Claire me fusille du regard et enfonce la porte pendant que je me frappe le front de la main. Évidemment Nowa est toujours à poil, elle a même trouvé le moyen de grimper sur le lit ; elle s’y tient debout, dans toute la splendeur de sa nudité. Elle regarde Claire avec curiosité. Claire en rogne, Claire qui va bientôt exploser.

– Putain ! Mais t’es qu’un sale connard. Je te croyais différent. Je t’ai même cru avec ton histoire de surprise.

– Claire, écoute, ce n’est pas ce que tu crois…

– Clamon palom tri kanaw ?

– Putain, et c’est qui cette pute ? Depuis quand t’aimes les blondes, toi ?

Nowa s’approche et, oh non pas ça, elle se tripote les nichons.

– Malawa kitilom Nowa, tagalom Clamon.

Claire me jette un regard de haine et de dégoût qui me brise le cœur.

– Mon amour, ce n’est pas du tout ce que tu crois, il ne s’est rien passé du tout...

– Et pourquoi elle se caresse les boobs en disant ton nom, vas-y ?

– C’est une extraterrestre. Claire non, je te le jure, s’il te plait, s’il te plait, je sais que c’est incroyable, mais je te le jure, je t’ai jamais menti.

– Lâche-moi Clément, tu me fais mal. Tu me dégoûtes.

Elle dévale l’escalier à tout vitesse, m’abandonnant là, sans mots. La porte claque. Je me laisse tomber au sol, sur le parquet. Je m’en veux. Putain, pourquoi j’ai pas simplement appelé les flics ? Ce n’était pas à moi de m’occuper de cette, de cette fille.
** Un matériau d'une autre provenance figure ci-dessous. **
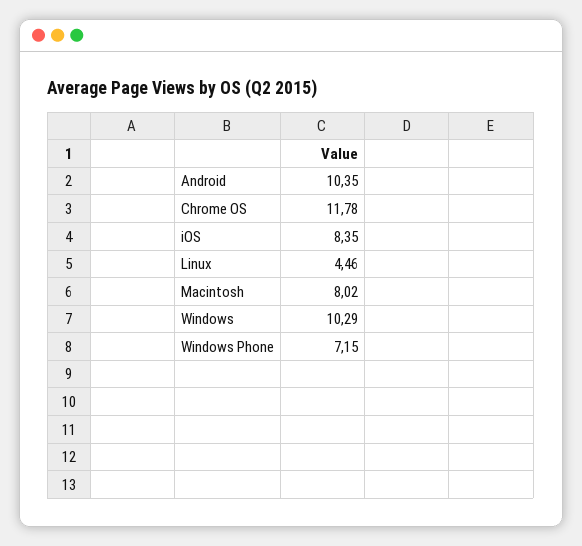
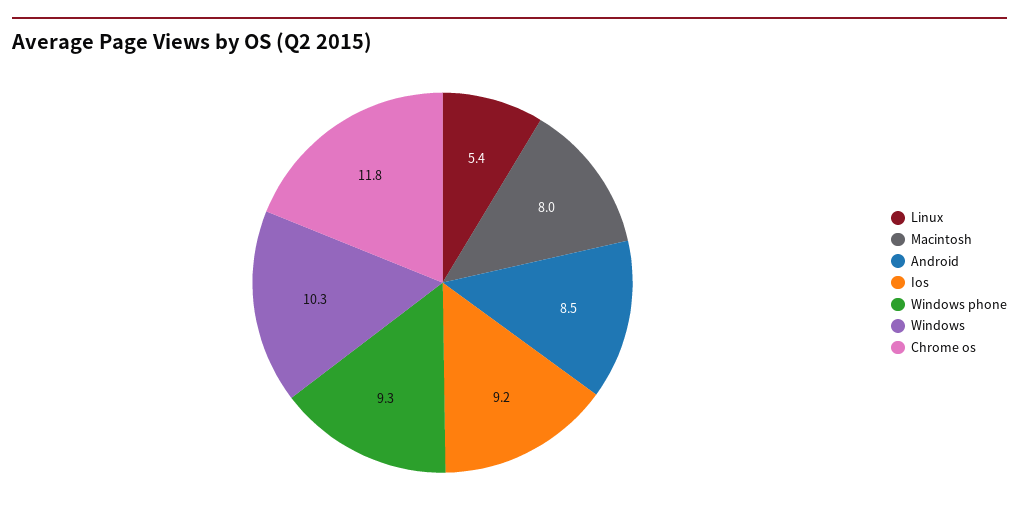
Android: 10.35 -> 8.5
iOS: 8.35 -> 9.2
Linux: 4.46 -> 5.4
Windows Phone: 7.15 -> 9.3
Justement, comme si elle a deviné que je pensais à elle, Nowa sort de la chambre. Vêtue du peignoir. Je lève les yeux vers elle. C’est maintenant qu’elle décide de s’habiller ?

– Merci pour le peignoir, Clément.

– Quoi ? Tu parles notre langue ?

Elle s’approche et m’ébouriffe les cheveux en souriant.

– T’es mignon. Bon je te laisse, j’ai encore deux couples à détruire, aujourd’hui.